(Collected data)
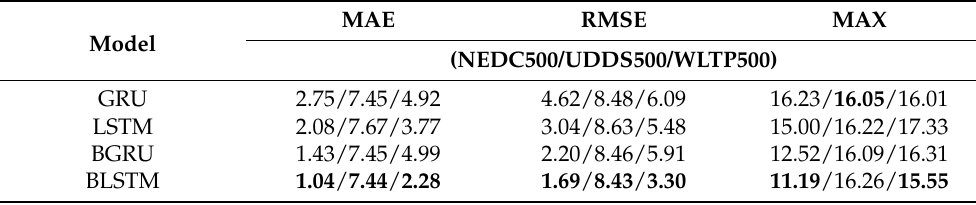
Table 4. The statistical results of scenario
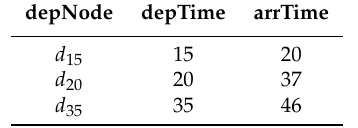
Table 1. An earliest arrival index example. I S departure nodes, in terms of valid departure and earliest arrival time, with departure stop S A , arrival stop S B , and traveling with bus or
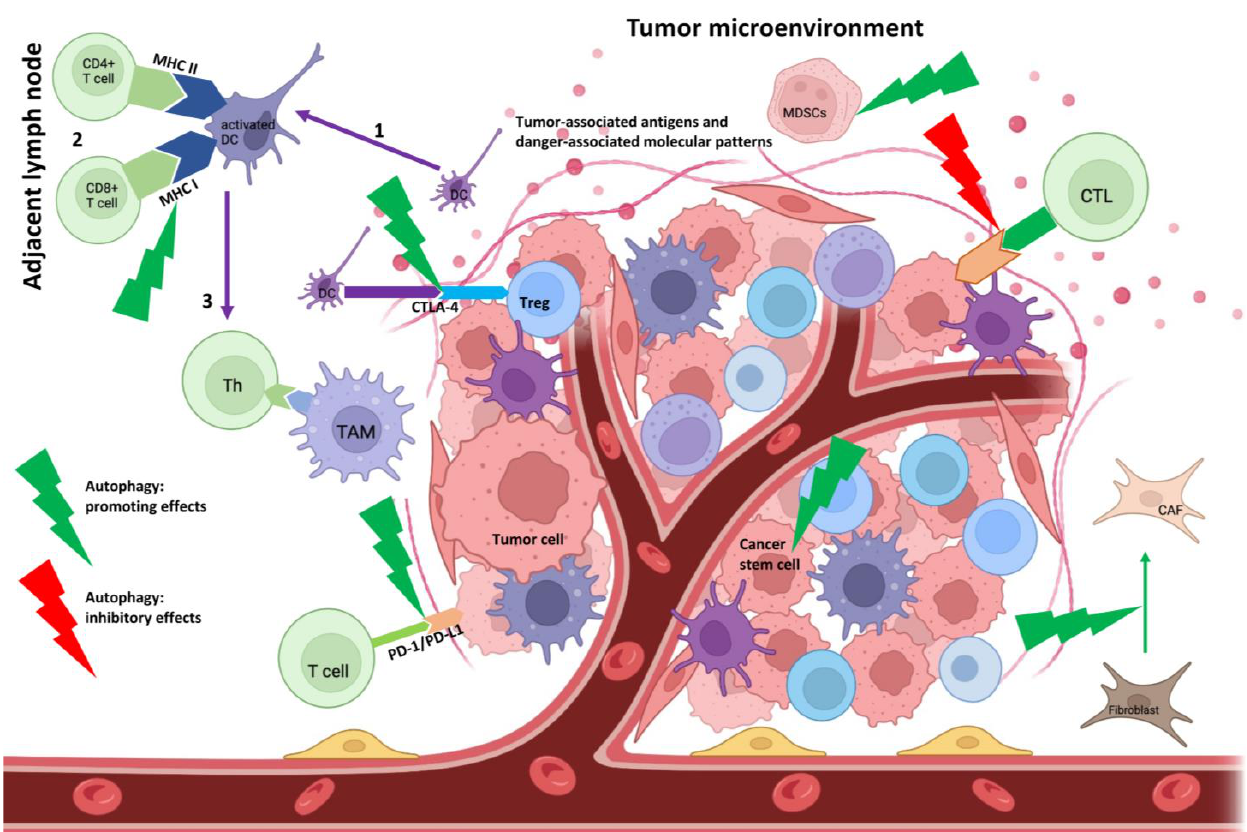
Figure 3. Immunobiological impact of autophagy in TME. Tumor-associated antigens formed in tumor cells and DAMPs from dying tumor cells are taken up by DCs (1). During migration and activation of DCs, antigen presentation to naïve CD4+ and CD8+ T cells occurs through MHC and costimulatory molecules (2). Autophagy can enhance the expression of MHC I molecules. Following antigen recognition, T cells differentiate into CTLs and effector Th cells. The differentiated T cells migrate into TME (3), where autophagy may promote increased PD-L1 and CTLA-4 expression and decreased MHC I expression on malignant cells, thereby inhibiting the effectiveness of cytotoxic T cells. In addition, autophagy promotes the formation and survival of MDSCs and CSCs and may enhance the conversion of fibroblasts into CAFs. Together, these effects may be beneficial for tumor development. The figure was in part created by using BioRender.com, accessed on 4 th of March, 2023.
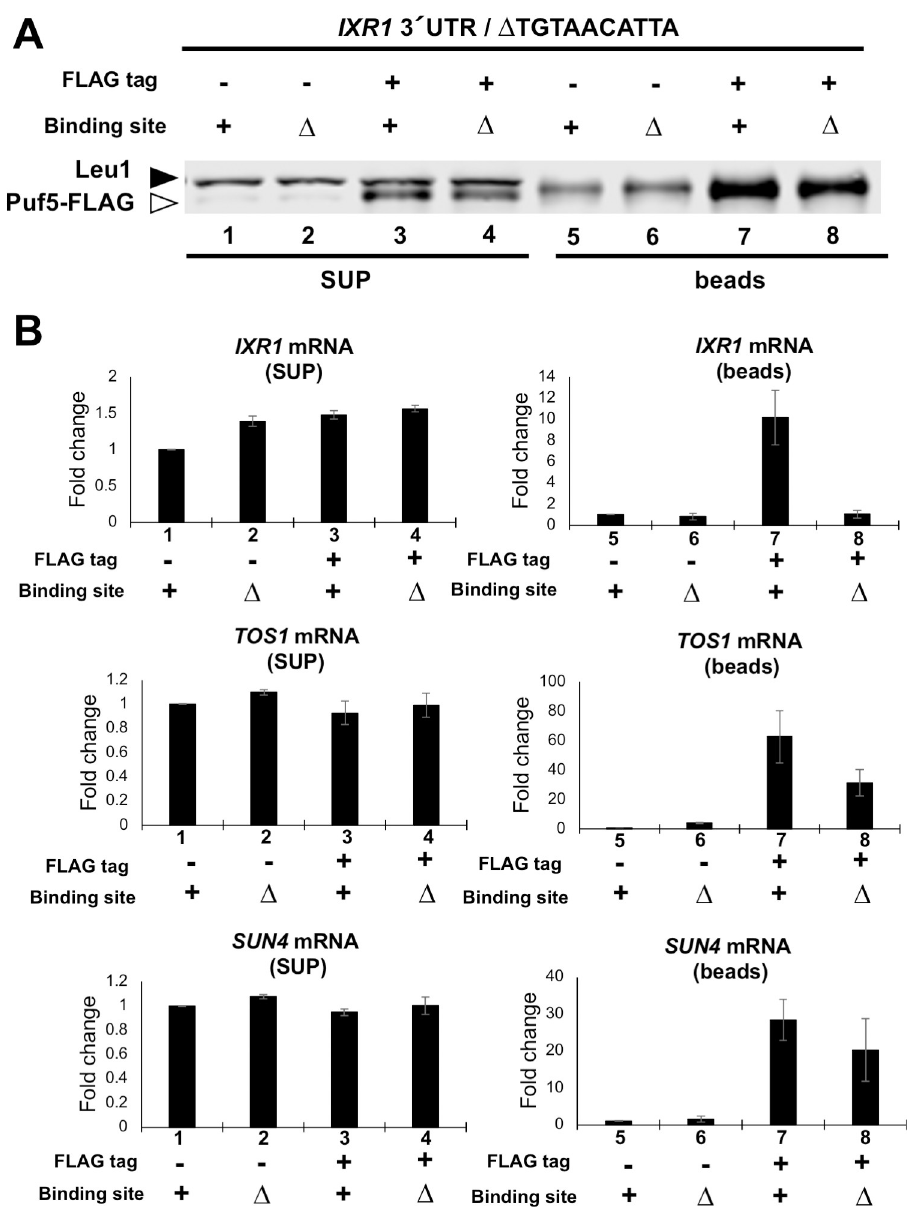
Fig 8. Puf5 binds to 3´ UTR of IXR1 mRNA. (A,B) RIP analysis data clarifying the binding between Puf5 protein and IXR1 mRNA. The extract was obtained from ixr1 Δ PUF5-FLAG-ADH1 3´ UTR strain harboring the YEplac195- IXR1 plasmid, and Puf5-FLAG protein was immunoprecipitated with anti-FLAG antibody. The ixr1 Δ untagged- PUF5 strain was used as a negative control. Sample 1–4 contain the supernatant, and sample 5–8 contain the immunoprecipitants. Sample 1 and 5, untagged strain with Puf5-binding element; sample 2 and 6, untagged strain without Puf5-binding element; sample 3 and 7, FLAG-tagged strain with Puf5-binding element; sample 4 and 8, FLAG-tagged strain without Puf5-binding element. (A) Puf5-FLAG protein level in supernatant and immunoprecipitants. The white arrowhead corresponds to Puf5-FLAG protein, and the black to Leu1 protein. (B) IXR1 mRNA levels in the supernatant and the immunoprecipitants. TOS1 mRNA levels and SUN4 mRNA levels were presented as positive controls. The mRNA levels were quantified by qRT-PCR analysis, and the fold change was calculated relative to the mRNA level in the untagged strain with Puf5-binding element (sample 1 for the supernatant, and sample 5 for the immunoprecipitants).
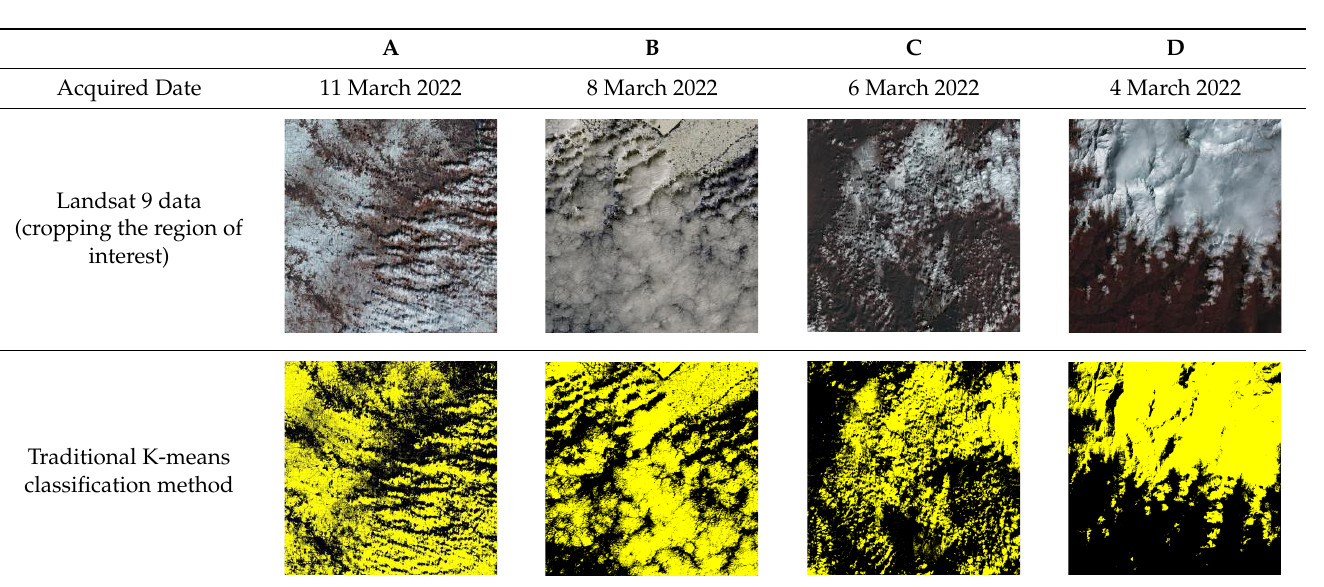
Table 2. Landsat 9 images with complex background information of the study area (A-D correspond to the four data selected in this paper, respectively. Cropping the region of interest), with the (i) acquired date, (ii) original images, (iii) cloud screening results using the traditional K-means unsupervised classification method.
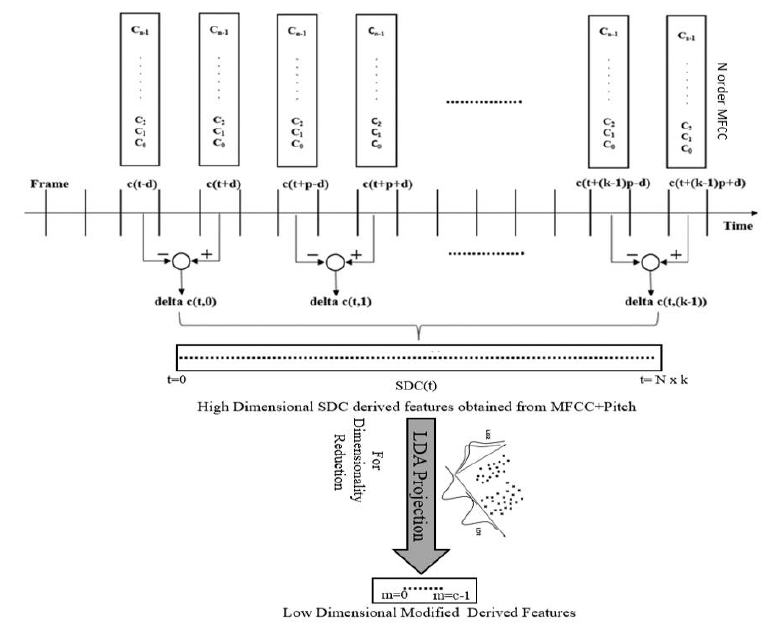
Figure 3. Proposed S-LDA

The problem>
Work through the data above and give the number of lines in which "Table" appears; add nothing else.

Written solution>
3